Logjam broken on health? | Arkansas Blog

Tuesday, December 8, 2009

Logjam broken on health?

Posted By on Tue, Dec 8, 2009 at 7:54 PM

Everybody's saying the Democrats may have a plan -- drop public option from Senate health bill, expand Medicare to cover uninsured as young as 55. Who doesn't like Medicare? Besides, of course, every Republican in the Senate, all of whom will vote no. It's a government health program, after all. (Whoops, Blanche Lincoln hates those, too.)

Meanwhile today, take a look at a Washington Post's writer effort to determine if Sen. Kent Conrad (and, by extension, U.S. Rep. Mike Ross) are right when they talk about how Medicare puts rural hospitals at a disadvantage. Hold on to your hats, and first say the Pledge of  Allegiance. But from this reporting, it would appear Mike Ross has been misleading you again.

The question I'm going to try and answer in this post is whether Conrad has a point, and Medicare does put rural hospitals at a disadvantage. It's going to get real complicated, real quick. But before it does, keep this in mind: There are, according to experts I spoke to, seven hospitals in North Dakota that rely on Medicare payment rates (others use special reimbursement schemes, and so aren't relevant to Conrad's point). Seven. There's something deeply absurd about scotching good national policy because seven North Dakota hospitals complained to Kent Conrad.

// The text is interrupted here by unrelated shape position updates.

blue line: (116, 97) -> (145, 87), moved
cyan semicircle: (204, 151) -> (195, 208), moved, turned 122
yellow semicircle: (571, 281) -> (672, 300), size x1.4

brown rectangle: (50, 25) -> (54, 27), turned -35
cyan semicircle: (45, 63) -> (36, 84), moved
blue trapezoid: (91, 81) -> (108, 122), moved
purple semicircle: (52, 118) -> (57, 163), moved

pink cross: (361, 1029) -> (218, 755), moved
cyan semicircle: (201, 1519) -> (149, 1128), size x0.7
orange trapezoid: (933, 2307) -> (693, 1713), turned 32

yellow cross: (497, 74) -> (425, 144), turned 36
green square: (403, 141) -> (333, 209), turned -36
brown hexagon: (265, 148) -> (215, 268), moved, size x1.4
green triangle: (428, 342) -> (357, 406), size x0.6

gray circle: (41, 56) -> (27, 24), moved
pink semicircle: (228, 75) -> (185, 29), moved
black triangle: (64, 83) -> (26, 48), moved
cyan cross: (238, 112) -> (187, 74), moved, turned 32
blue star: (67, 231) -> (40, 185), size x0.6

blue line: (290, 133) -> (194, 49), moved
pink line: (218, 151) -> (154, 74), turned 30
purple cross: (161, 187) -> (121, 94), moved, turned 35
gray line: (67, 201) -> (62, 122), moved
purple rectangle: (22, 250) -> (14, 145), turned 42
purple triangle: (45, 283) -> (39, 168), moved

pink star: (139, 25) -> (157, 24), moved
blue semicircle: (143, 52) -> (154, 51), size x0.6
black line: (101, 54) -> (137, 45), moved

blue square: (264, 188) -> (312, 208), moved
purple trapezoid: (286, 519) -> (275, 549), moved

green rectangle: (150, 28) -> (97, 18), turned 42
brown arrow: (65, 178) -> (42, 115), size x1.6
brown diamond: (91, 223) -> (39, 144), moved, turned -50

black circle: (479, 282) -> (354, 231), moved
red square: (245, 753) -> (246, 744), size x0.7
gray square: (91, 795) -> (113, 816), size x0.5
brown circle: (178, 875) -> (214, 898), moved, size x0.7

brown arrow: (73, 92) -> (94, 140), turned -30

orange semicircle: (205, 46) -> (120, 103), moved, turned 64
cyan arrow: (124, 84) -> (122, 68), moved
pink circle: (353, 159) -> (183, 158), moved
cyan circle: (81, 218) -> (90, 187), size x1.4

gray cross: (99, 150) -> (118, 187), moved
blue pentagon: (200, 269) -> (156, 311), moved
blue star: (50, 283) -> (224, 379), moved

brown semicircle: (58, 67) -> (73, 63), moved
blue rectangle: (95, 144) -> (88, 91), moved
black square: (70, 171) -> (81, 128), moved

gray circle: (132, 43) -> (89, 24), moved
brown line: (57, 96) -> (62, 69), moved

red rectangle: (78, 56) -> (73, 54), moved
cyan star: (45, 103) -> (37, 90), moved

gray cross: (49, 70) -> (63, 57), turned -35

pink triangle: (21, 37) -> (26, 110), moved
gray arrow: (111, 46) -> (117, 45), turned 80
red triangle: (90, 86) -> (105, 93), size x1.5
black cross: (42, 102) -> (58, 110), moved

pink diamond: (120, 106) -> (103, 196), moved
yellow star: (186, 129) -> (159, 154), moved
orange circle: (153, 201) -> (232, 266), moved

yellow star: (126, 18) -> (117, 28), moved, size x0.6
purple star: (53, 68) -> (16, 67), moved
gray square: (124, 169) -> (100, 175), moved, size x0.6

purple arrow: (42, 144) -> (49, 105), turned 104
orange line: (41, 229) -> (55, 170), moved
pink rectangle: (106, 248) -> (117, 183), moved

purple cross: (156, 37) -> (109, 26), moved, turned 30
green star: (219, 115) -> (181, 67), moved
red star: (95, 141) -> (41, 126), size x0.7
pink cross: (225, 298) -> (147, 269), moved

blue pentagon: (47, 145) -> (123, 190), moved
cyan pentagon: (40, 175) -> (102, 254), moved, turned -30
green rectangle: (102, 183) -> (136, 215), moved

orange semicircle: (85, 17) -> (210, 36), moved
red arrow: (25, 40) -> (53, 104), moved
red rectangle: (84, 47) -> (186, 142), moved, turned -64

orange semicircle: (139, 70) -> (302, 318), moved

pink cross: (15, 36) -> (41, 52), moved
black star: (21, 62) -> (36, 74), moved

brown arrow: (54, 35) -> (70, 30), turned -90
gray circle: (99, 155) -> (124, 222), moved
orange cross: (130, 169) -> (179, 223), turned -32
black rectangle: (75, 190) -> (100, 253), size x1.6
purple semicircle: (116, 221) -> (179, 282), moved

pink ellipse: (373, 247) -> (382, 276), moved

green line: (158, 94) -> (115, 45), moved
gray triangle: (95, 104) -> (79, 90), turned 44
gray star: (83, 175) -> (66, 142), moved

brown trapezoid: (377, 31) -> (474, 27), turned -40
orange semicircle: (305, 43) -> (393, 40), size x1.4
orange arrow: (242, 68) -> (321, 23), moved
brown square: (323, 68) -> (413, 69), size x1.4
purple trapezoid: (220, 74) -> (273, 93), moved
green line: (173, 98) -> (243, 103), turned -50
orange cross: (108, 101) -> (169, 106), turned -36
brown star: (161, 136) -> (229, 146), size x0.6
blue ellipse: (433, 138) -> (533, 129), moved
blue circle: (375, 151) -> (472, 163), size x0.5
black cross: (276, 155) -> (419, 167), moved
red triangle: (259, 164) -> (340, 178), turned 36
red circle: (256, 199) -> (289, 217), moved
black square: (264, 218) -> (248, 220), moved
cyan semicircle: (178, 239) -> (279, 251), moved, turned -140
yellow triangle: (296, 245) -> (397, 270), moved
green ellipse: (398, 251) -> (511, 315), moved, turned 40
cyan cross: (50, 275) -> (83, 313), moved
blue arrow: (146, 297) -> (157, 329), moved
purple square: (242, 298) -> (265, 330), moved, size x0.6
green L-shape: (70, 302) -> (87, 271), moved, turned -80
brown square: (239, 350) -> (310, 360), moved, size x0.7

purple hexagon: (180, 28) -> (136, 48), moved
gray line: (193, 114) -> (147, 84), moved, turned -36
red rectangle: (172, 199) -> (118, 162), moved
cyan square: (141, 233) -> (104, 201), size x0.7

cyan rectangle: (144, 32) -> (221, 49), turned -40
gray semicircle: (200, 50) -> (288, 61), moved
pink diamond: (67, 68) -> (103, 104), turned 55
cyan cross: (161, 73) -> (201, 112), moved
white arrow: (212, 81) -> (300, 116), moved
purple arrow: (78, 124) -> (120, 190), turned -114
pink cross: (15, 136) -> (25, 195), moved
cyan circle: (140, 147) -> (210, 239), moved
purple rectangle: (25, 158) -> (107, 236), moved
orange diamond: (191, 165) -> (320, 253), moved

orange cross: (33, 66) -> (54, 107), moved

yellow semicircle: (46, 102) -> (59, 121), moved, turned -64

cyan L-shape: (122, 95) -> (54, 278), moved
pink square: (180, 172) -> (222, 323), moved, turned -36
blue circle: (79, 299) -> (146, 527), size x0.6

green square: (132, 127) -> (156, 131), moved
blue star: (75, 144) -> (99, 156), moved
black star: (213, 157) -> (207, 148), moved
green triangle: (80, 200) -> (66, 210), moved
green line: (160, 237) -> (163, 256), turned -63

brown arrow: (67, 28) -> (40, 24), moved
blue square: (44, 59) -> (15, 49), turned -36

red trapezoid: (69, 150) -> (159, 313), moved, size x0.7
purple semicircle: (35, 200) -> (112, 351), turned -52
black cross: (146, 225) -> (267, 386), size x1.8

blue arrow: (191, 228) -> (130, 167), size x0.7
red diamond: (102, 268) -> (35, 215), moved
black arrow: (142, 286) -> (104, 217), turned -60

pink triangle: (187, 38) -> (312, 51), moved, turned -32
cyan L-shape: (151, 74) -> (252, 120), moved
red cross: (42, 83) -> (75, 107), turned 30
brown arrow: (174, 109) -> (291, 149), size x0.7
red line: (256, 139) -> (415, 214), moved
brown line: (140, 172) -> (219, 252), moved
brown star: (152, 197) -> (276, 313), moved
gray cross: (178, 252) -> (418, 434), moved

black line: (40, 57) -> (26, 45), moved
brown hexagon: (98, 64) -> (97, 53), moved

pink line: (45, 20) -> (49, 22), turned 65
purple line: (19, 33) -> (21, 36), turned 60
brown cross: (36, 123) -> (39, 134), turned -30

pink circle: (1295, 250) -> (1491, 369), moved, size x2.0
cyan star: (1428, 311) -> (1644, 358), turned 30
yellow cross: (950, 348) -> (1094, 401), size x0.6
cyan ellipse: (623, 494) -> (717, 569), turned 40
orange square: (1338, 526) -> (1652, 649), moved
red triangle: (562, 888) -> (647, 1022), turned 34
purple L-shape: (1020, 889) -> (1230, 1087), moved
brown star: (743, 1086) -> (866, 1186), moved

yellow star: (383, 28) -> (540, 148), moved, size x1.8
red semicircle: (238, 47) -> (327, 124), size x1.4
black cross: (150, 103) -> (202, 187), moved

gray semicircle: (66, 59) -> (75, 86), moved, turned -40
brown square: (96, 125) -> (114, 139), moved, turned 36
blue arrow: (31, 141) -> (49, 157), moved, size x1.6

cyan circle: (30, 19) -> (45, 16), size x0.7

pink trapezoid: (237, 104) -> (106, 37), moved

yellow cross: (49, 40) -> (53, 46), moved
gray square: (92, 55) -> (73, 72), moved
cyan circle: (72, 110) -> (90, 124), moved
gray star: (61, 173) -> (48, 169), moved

On to the substance. The answer, as far as most people can figure out, is no, Medicare does not disadvantage rural hospitals. Evidence can be found on page 57 of MedPAC's 2009 report (pdf) to Congress. Relative to urban hospitals, Medicare's payments actually covered a slightly higher percentage of rural hospital costs. To repeat: If the measure of payment adequacy is whether revenue cover expenditures, then rural hospitals did better than urban hospitals in the most recent year for which there is data.

Which gets to the difficulty of this conversation. The issue does not seem to be that rural hospitals are suffering compared with their urban cousins. Rather, it's that rural hospitals want to be paid more money. And one obvious place to squeeze some extra money out of Medicare is in what's called "input price adjustments."

Are rural hospitals struggling? Of course some are.

The areas they serve are shrinking, but the services demanded by customers are increasing. And hiring staff and maintaining machinery in a chemotherapy unit, for instance, is pricey.

You might conclude  rural hospital advocates want them to be paid disproportionately high rates just so they can stay in a business they can't justify. You can see why a local politician who cares little about government efficiency (even one who claims to be a fiscal conservative Blue Dog) would like this. Should the country?